**SUPPLIED DATA**
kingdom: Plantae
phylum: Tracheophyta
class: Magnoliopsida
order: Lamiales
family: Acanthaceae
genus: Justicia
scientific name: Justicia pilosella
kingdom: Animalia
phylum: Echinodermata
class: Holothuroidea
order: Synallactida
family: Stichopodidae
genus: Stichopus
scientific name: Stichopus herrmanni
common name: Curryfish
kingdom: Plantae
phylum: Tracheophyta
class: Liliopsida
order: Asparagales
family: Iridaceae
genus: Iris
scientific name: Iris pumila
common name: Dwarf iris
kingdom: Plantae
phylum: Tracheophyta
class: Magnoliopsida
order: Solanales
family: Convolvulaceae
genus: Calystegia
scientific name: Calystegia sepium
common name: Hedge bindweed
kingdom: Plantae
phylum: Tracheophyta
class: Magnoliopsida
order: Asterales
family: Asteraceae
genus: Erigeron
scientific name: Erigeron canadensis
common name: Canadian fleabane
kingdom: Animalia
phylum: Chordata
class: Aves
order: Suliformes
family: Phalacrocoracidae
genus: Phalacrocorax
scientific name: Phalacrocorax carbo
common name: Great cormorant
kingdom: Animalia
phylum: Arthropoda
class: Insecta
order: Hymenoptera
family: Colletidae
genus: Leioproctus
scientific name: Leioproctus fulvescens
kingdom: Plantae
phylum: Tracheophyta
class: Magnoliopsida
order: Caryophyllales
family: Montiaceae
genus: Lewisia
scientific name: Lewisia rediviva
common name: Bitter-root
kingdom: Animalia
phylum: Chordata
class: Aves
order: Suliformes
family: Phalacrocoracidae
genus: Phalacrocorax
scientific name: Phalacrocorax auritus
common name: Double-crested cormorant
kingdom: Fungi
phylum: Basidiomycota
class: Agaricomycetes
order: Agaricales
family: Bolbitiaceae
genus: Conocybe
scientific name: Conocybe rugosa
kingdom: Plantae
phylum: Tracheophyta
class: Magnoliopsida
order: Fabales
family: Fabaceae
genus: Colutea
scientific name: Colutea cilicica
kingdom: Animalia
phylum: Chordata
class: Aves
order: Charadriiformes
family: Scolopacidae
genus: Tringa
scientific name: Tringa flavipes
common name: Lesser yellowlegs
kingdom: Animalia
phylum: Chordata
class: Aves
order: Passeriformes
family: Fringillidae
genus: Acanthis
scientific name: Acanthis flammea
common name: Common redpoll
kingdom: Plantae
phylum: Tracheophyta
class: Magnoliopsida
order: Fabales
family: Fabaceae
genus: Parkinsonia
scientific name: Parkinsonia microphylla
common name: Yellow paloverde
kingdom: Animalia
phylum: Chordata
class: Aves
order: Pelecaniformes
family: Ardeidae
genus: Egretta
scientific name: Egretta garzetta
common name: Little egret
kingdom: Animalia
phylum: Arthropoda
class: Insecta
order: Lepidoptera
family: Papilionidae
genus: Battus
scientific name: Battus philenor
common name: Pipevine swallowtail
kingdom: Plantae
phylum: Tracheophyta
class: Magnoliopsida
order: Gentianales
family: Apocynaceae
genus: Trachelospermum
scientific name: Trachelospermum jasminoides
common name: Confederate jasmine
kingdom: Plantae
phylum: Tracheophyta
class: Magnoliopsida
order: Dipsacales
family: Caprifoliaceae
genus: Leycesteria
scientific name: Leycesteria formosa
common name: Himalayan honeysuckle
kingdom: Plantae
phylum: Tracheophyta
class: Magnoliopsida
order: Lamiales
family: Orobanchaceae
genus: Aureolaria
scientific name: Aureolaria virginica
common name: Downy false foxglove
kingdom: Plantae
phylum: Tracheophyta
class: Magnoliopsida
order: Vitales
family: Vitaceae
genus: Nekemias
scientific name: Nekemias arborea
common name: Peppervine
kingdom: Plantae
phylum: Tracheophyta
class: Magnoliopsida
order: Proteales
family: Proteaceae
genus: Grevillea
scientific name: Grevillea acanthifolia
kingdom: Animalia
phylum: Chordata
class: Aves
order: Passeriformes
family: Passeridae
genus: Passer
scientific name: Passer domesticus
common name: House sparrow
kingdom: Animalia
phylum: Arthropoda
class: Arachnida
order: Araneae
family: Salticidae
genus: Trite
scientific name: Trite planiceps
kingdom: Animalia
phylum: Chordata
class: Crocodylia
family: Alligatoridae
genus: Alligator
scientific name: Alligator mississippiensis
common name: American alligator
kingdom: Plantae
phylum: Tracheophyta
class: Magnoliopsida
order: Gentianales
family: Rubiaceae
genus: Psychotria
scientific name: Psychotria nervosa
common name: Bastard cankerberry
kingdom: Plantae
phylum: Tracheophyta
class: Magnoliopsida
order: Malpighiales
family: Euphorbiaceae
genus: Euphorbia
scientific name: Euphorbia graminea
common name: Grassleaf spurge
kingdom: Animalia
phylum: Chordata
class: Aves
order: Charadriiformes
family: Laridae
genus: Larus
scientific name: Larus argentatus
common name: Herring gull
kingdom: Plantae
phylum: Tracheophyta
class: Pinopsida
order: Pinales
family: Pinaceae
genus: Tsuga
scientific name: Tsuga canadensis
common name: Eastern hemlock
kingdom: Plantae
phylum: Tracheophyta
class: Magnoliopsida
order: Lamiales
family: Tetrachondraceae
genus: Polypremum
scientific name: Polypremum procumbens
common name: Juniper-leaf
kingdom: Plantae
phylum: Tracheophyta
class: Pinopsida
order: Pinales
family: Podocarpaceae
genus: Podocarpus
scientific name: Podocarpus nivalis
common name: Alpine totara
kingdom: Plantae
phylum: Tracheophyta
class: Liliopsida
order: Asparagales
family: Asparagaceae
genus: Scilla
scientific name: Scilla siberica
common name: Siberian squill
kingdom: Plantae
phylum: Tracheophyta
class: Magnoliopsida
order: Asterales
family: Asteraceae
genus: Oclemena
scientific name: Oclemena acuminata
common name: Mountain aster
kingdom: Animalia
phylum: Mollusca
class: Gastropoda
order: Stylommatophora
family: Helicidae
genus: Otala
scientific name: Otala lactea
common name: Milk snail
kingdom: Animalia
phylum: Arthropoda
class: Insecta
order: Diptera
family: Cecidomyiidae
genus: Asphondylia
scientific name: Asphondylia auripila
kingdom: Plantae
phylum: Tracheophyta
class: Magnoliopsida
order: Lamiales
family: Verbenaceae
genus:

**WHAT TO WORK ON**
Copy every line of the records above verbatim, in the same order.

**RIGHT ANSWER**
kingdom: Plantae
phylum: Tracheophyta
class: Magnoliopsida
order: Lamiales
family: Acanthaceae
genus: Justicia
scientific name: Justicia pilosella
kingdom: Animalia
phylum: Echinodermata
class: Holothuroidea
order: Synallactida
family: Stichopodidae
genus: Stichopus
scientific name: Stichopus herrmanni
common name: Curryfish
kingdom: Plantae
phylum: Tracheophyta
class: Liliopsida
order: Asparagales
family: Iridaceae
genus: Iris
scientific name: Iris pumila
common name: Dwarf iris
kingdom: Plantae
phylum: Tracheophyta
class: Magnoliopsida
order: Solanales
family: Convolvulaceae
genus: Calystegia
scientific name: Calystegia sepium
common name: Hedge bindweed
kingdom: Plantae
phylum: Tracheophyta
class: Magnoliopsida
order: Asterales
family: Asteraceae
genus: Erigeron
scientific name: Erigeron canadensis
common name: Canadian fleabane
kingdom: Animalia
phylum: Chordata
class: Aves
order: Suliformes
family: Phalacrocoracidae
genus: Phalacrocorax
scientific name: Phalacrocorax carbo
common name: Great cormorant
kingdom: Animalia
phylum: Arthropoda
class: Insecta
order: Hymenoptera
family: Colletidae
genus: Leioproctus
scientific name: Leioproctus fulvescens
kingdom: Plantae
phylum: Tracheophyta
class: Magnoliopsida
order: Caryophyllales
family: Montiaceae
genus: Lewisia
scientific name: Lewisia rediviva
common name: Bitter-root
kingdom: Animalia
phylum: Chordata
class: Aves
order: Suliformes
family: Phalacrocoracidae
genus: Phalacrocorax
scientific name: Phalacrocorax auritus
common name: Double-crested cormorant
kingdom: Fungi
phylum: Basidiomycota
class: Agaricomycetes
order: Agaricales
family: Bolbitiaceae
genus: Conocybe
scientific name: Conocybe rugosa
kingdom: Plantae
phylum: Tracheophyta
class: Magnoliopsida
order: Fabales
family: Fabaceae
genus: Colutea
scientific name: Colutea cilicica
kingdom: Animalia
phylum: Chordata
class: Aves
order: Charadriiformes
family: Scolopacidae
genus: Tringa
scientific name: Tringa flavipes
common name: Lesser yellowlegs
kingdom: Animalia
phylum: Chordata
class: Aves
order: Passeriformes
family: Fringillidae
genus: Acanthis
scientific name: Acanthis flammea
common name: Common redpoll
kingdom: Plantae
phylum: Tracheophyta
class: Magnoliopsida
order: Fabales
family: Fabaceae
genus: Parkinsonia
scientific name: Parkinsonia microphylla
common name: Yellow paloverde
kingdom: Animalia
phylum: Chordata
class: Aves
order: Pelecaniformes
family: Ardeidae
genus: Egretta
scientific name: Egretta garzetta
common name: Little egret
kingdom: Animalia
phylum: Arthropoda
class: Insecta
order: Lepidoptera
family: Papilionidae
genus: Battus
scientific name: Battus philenor
common name: Pipevine swallowtail
kingdom: Plantae
phylum: Tracheophyta
class: Magnoliopsida
order: Gentianales
family: Apocynaceae
genus: Trachelospermum
scientific name: Trachelospermum jasminoides
common name: Confederate jasmine
kingdom: Plantae
phylum: Tracheophyta
class: Magnoliopsida
order: Dipsacales
family: Caprifoliaceae
genus: Leycesteria
scientific name: Leycesteria formosa
common name: Himalayan honeysuckle
kingdom: Plantae
phylum: Tracheophyta
class: Magnoliopsida
order: Lamiales
family: Orobanchaceae
genus: Aureolaria
scientific name: Aureolaria virginica
common name: Downy false foxglove
kingdom: Plantae
phylum: Tracheophyta
class: Magnoliopsida
order: Vitales
family: Vitaceae
genus: Nekemias
scientific name: Nekemias arborea
common name: Peppervine
kingdom: Plantae
phylum: Tracheophyta
class: Magnoliopsida
order: Proteales
family: Proteaceae
genus: Grevillea
scientific name: Grevillea acanthifolia
kingdom: Animalia
phylum: Chordata
class: Aves
order: Passeriformes
family: Passeridae
genus: Passer
scientific name: Passer domesticus
common name: House sparrow
kingdom: Animalia
phylum: Arthropoda
class: Arachnida
order: Araneae
family: Salticidae
genus: Trite
scientific name: Trite planiceps
kingdom: Animalia
phylum: Chordata
class: Crocodylia
family: Alligatoridae
genus: Alligator
scientific name: Alligator mississippiensis
common name: American alligator
kingdom: Plantae
phylum: Tracheophyta
class: Magnoliopsida
order: Gentianales
family: Rubiaceae
genus: Psychotria
scientific name: Psychotria nervosa
common name: Bastard cankerberry
kingdom: Plantae
phylum: Tracheophyta
class: Magnoliopsida
order: Malpighiales
family: Euphorbiaceae
genus: Euphorbia
scientific name: Euphorbia graminea
common name: Grassleaf spurge
kingdom: Animalia
phylum: Chordata
class: Aves
order: Charadriiformes
family: Laridae
genus: Larus
scientific name: Larus argentatus
common name: Herring gull
kingdom: Plantae
phylum: Tracheophyta
class: Pinopsida
order: Pinales
family: Pinaceae
genus: Tsuga
scientific name: Tsuga canadensis
common name: Eastern hemlock
kingdom: Plantae
phylum: Tracheophyta
class: Magnoliopsida
order: Lamiales
family: Tetrachondraceae
genus: Polypremum
scientific name: Polypremum procumbens
common name: Juniper-leaf
kingdom: Plantae
phylum: Tracheophyta
class: Pinopsida
order: Pinales
family: Podocarpaceae
genus: Podocarpus
scientific name: Podocarpus nivalis
common name: Alpine totara
kingdom: Plantae
phylum: Tracheophyta
class: Liliopsida
order: Asparagales
family: Asparagaceae
genus: Scilla
scientific name: Scilla siberica
common name: Siberian squill
kingdom: Plantae
phylum: Tracheophyta
class: Magnoliopsida
order: Asterales
family: Asteraceae
genus: Oclemena
scientific name: Oclemena acuminata
common name: Mountain aster
kingdom: Animalia
phylum: Mollusca
class: Gastropoda
order: Stylommatophora
family: Helicidae
genus: Otala
scientific name: Otala lactea
common name: Milk snail
kingdom: Animalia
phylum: Arthropoda
class: Insecta
order: Diptera
family: Cecidomyiidae
genus: Asphondylia
scientific name: Asphondylia auripila
kingdom: Plantae
phylum: Tracheophyta
class: Magnoliopsida
order: Lamiales
family: Verbenaceae
genus:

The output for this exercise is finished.